Shriveled Brains and Perfection

I watched a video on social media today by Dr. Huberman on the area of the brain that deals with suffering and doing things we don’t want to do. The premise of the studies he discussed said that every time we do something we don’t feel like or want to do, this part of our brain grows. The data on this is immense and speaks volumes about how we were created to thrive. He brought up two critical points: long-lived people always have this part of their brain significantly developed. Meaning this developed part of their brain never goes away. They are used to suffering and telling themselves no. Dr. Huberman uses the example that every time we don’t eat something we know is wrong for us and remain hungry, this part of the brain grows. Every time you exercise when you don’t feel like it, this part of the brain grows. 

These parallels to the Christian faith are immense. Much of our faith is built on lying our lives down and suffering for the sake of God and others. Taking up your Cross, denying yourselves, and saying yes to God and his holiness. The scriptures couldn’t agree with the science Dr. Huberman elaborates on when it says, 

Count it all joy, my brothers, when you meet trials of various kinds, or you know that the testing of your faith produces steadfastness. And let steadfastness have its full effect, that you may be perfect and complete, lacking in nothing. (James 1:2-4)

The steadfastness or patience in enduring suffering produces perfection. We grow through it. We find joy through it. There isn’t much joy worth anything preceded by suffering. Too many of us live as if to reduce our lives to as much ease and despair as possible, and in the end, our brains shrink, and we don’t grow. To reduce hardship, we make it…… harder. One of the things Dr. Huberman discussed in the video was that this specific part of the brain in obese people was tremendously underdeveloped. There is a correlation between being obese and not embracing suffering. 
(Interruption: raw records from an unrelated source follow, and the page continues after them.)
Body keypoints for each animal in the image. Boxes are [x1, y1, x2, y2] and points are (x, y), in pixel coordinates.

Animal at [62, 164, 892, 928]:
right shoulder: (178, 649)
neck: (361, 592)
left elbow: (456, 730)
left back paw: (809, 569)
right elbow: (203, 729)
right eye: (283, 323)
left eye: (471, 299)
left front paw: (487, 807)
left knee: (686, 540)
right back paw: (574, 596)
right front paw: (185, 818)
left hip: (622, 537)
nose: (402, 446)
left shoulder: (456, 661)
So we must ask ourselves, “What area am I avoiding suffering that’s keeping me from perfection and a shriveled brain?” I do well in physical exercise and study, but I don’t do as well as I would like at saying no to a pair of shoes or being left out of a barbecue. 
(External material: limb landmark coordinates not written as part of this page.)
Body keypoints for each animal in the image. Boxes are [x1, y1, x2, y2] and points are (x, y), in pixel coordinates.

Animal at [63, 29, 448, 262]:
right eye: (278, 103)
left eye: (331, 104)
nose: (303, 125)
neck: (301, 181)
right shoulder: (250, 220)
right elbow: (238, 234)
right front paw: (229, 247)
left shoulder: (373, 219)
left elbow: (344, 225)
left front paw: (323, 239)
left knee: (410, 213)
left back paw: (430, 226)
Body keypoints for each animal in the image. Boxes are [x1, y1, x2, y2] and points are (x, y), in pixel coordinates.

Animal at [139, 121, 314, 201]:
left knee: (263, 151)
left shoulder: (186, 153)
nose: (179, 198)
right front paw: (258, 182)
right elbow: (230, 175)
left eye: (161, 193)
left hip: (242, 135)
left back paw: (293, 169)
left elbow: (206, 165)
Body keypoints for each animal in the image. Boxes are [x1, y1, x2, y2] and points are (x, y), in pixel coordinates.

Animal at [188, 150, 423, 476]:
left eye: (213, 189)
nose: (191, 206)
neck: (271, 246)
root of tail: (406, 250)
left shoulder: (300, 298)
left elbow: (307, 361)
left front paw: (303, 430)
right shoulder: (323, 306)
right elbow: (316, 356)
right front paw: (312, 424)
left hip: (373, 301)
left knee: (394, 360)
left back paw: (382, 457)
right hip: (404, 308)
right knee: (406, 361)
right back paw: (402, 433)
Keep in mind that this isn’t for nothing. God didn’t create the world this way to be cruel but created it this way to form us into eternal joy sponges. Right now, we do not have the capacity for the eternal joy of Christ because, as CS Lewis says, “we are still too busy making mud pies in the sand and don’t recognize that God offers a holiday at sea.” (or something like that) 

The increasing idol of comfort grows in American culture. We are suffering less, and consequently, we are missing out on tremendous joy and growth in God.